Halloween is great. My daughter simply adores it. She told me this morning that it was the second best day of the year, her birthday being the first……which was Halloween themed. Both kids are going to be skeletons this year which reminded me that I was missing out on a perfect opportunity to share with them another reason they should be thrilled to be Mexican….Dia de los Muertos, otherwise known as Day of the Dead, also know as Awesomely Spooky Skeleton Day (and All Saint’s Day).
You don’t have to be Mexican to celebrate (hey, I’m not) in fact November 1st is a holiday all around the world and it’s not half as creepy as it sounds. It’s the one day of the year where all our loved ones who have passed get to come back and visit us here on earth and in Mexico it is traditional to make very aromatic, intensely flavored food to rouse them from their graves (okay, that part sounds a little weird).
Heavenly moles (pun fully intended), chile-laden stews, blood sausages, and masa cakes are all traditional foods made on this day but the most popular offering is a sugar-dusted pan de muerto. As the bread rises it symbolizes our ancestors that are rising up to greet us, wakened by the sweet smells of fresh bread baked with anise and orange.

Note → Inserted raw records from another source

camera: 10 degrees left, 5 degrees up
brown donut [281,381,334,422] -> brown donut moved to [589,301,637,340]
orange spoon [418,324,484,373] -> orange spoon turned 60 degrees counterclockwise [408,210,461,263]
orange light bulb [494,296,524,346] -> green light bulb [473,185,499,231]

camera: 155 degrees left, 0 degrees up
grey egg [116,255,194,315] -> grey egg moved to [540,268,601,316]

A traditional pan de muerto is made with orange flower water but I couldn’t find any of that here in these parts so I used orange juice but if you can get your hands on some I highly recommend it—it makes for ethereal bread. Also, start early (there are several hours of rising ahead of you) or you can make the dough half-way through and finish the next day. Oh, and tell your deceased I say ‘What’s up?’

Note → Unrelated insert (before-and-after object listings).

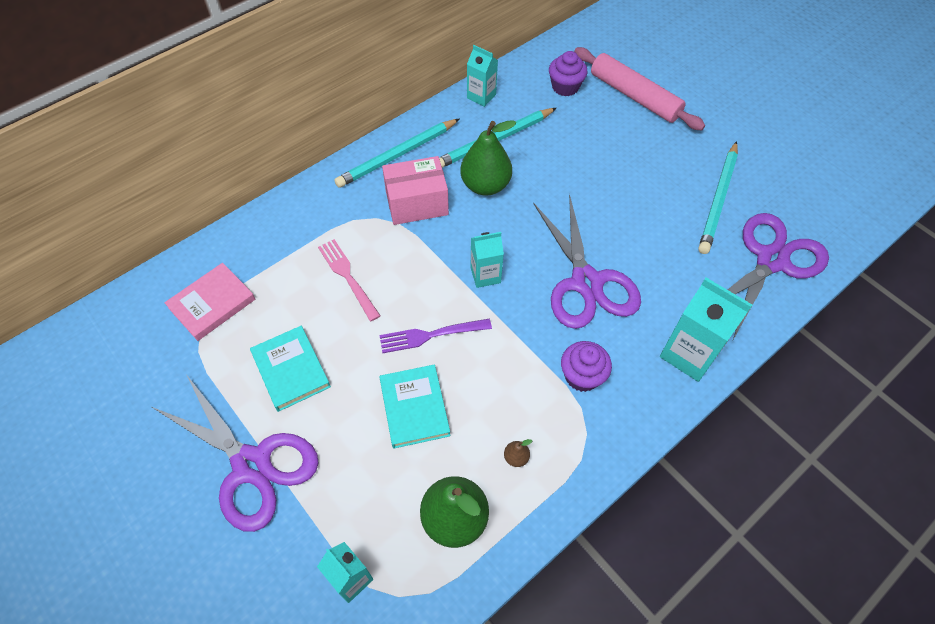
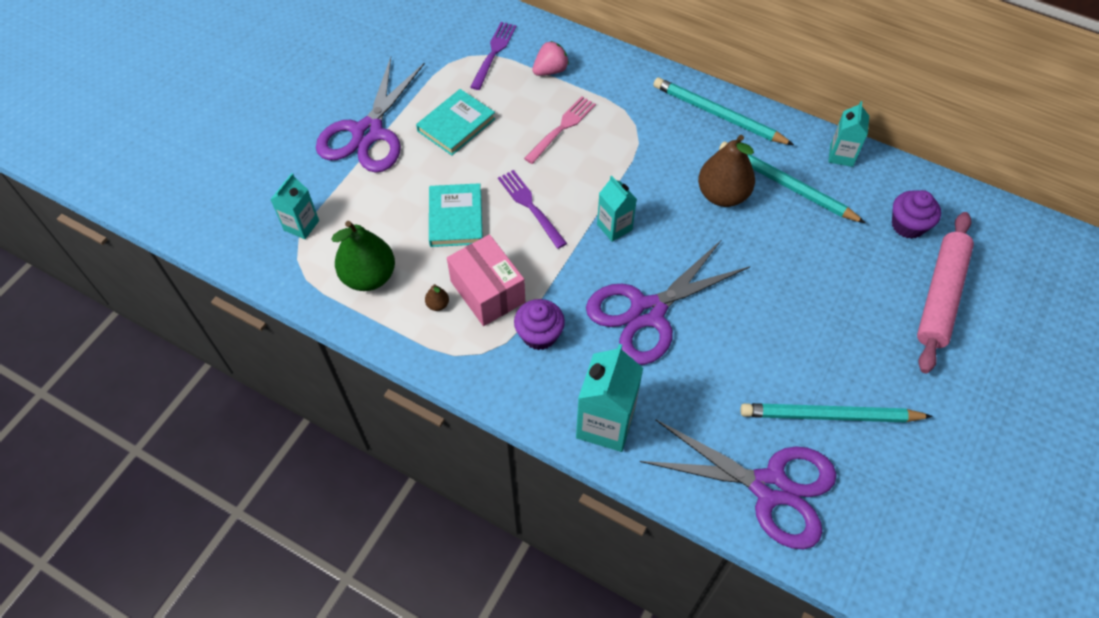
camera: 70 degrees right, 0 degrees up
pink book [165,263,255,341] -> purple fork [470,22,517,90]
turquoise book [380,364,450,448] -> turquoise book turned 60 degrees counterclockwise [429,183,483,247]
pink box [382,156,449,225] -> pink box moved to [447,234,525,326]
green pear [460,120,516,196] -> brown pear [698,135,755,207]
none -> pink strawberry [532,41,569,76]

Orange-Anise Pan de Muerto
Adapted from Pati's Mexican Table
- 1/2 cup whole milk
- 4 heaping teaspoons dry yeast (2 packages)
- 4 cups all-purpose flour
- 8 tablespoons (1 stick) unsalted butter, at room temperature, plus 2 tablespoons melted for brushing
- 1 cup granulated sugar
- 4 large eggs, at room temperature
- Juice and zest from 1 large orange
- 1 teaspoon anise seeds
- 1 1/4 teaspoon kosher salt
- Plain or colored granulated sugar, for decorating
- Heat milk to 110°F-115°F. Pour into a small bowl and whisk in yeast. Give the yeast a couple of minutes to soften then use a rubber spatula and press gently on the yeast that hasn't dissolved. Let sit a few more minutes, then stir until completely dissolved.
- Add 1/2 cup of the flour and stir until combined. Let sit in the warmest area of your kitchen for about 20-30 minutes, until it puffs up to about double its volume.
- Place butter in the bowl of the stand mixer fitted with the paddle attachment and beat on medium until fluffy. Add sugar and beat for 3-4 more minutes. Add eggs one at a time, letting the first one incorporate before adding the next. Then add the remaining flour 1/2 cup at a time. Add the remaining ingredients and continue beating on medium for 7-10 minutes or until the dough pulls away from the sides of the bowl and is elastic and sticky.
- Grease a large bowl and transfer the dough to the bowl. Cover with a clean kitchen cloth and leave it in the warmest area of they kitchen until it doubles in size, about 2-3 hours. Punch the dough down with your fist, flip it over, cover and let it rise again for another 1-2 hours. (At this point you can also cover the dough with plastic wrap and let it rise overnight in the refrigerator. Just let it come to room temperature before proceeding.)
- Cut about a third of the dough off to make the decorations: make a 1-2 inch ball and use the rest to make 2 ropes. Grease a baking sheet and knead the rest of the dough into a ball. Place it in the center of the baking sheet and flatten it a bit on top. Place the dough ropes across the top making a criss-cross pattern and shaping into bones if desired. Shape the small ball into a skull and place where the two ropes cross. Cover the bread with a clean kitchen cloth and let rise again, another 1-2 hours.
- Heat the oven to 350°F. Brush the loaf with melted butter and sprinkle with sugar. Bake for about 35 minutes then cover with foil and bake another 20 minutes or until bread is firm and baked through. The loaf should sound hollow when you tap on the bottom. Let rest at least 30 minutes before slicing.